O brasileiro lê muito pouco e, com a maldição da TV, as famílias vivem presas às novelas ou ao futebol. A sucessão de novelas vagabundas e o declínio do futebol, onde as ganges de torcidas transformaram os espetáculos da bola em arena do deforço físico pessoal, uma monstruosidade que é mostrada como espetáculo de selvageria, um negócio que nos envergonha mundialmente.

Sem criatividade, sem educação, pensando mais na sua barriga e dos seus do que no Estado, propriamente, nossos administradores públicos se transformaram em espertos na fabricação de sinecuras e riquezas próprias, como se ninguém estivesse vendo suas diabruras.

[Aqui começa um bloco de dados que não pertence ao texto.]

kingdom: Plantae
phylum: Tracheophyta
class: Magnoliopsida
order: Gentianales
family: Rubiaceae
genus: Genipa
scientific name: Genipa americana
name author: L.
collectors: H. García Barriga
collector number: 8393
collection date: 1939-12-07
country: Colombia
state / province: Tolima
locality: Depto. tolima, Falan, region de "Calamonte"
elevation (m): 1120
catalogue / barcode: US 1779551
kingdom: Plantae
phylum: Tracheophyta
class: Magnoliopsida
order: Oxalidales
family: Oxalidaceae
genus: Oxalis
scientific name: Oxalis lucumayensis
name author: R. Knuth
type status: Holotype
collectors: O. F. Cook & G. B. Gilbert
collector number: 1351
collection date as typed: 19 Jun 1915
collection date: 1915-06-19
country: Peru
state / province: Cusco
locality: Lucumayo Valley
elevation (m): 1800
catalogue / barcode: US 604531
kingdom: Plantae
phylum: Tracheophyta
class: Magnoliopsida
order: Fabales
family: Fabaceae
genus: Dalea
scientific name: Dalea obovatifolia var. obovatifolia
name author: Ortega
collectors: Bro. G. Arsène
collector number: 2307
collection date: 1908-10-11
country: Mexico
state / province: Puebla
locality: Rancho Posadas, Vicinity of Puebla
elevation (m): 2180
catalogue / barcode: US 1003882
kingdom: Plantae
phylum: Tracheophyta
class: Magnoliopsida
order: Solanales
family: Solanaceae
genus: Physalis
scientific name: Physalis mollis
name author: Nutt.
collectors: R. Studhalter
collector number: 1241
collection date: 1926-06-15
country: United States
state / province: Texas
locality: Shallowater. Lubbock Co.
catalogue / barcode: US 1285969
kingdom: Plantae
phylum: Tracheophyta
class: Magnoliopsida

Nossos políticos, fantasiados de péssimos administradores, transformaram a vida nacional num intermitente caiporismo, uma sucessão de fatos desagradáveis que não engrandecem uma sociedade.

Vejam a impressionante quantidade de políticos presos, condenados, processados, difamados, do presidente da República a devassos vereadores de humildes municípios que se intitularam de donos dos cofres municipais e se acumpliciam com prefeitos e outros audazes piratas dos tesouros públicos, com a incumbência apenas de pilhar o que tem dentro deles…

Essas patifarias estão cansando, desestimulando a parte menor da sociedade que trabalha em prol do desenvolvimento. Graças à má política (e ao mal político também) detemos o maior conjunto de pessoal e organizações burocráticas do mundo. O empreendedor passa dois anos construindo um prédio de 10 andares na Ilha de Vitória, ou qualquer outro local do Brasil, e passa um ano, depois do prédio pronto, para tirar o habite-se. Se ele pegou financiamento e quer vender os apartamentos ou salas construídas, não pode, porque não tem o maldito do habite-se.

Repartições as mais diversas, todas elas, foram constituídas com objetivo de desgraçar com a vida do empreendedor. Me revolta com a cara de pau de administradores públicos que afirmam, com a cara mais porca do mundo, que estão extinguindo com a burocracia nas suas prefeituras.

Será que essa gente de transparência tão duvidosa está falando sério ou gozando da cara dos empreendedores?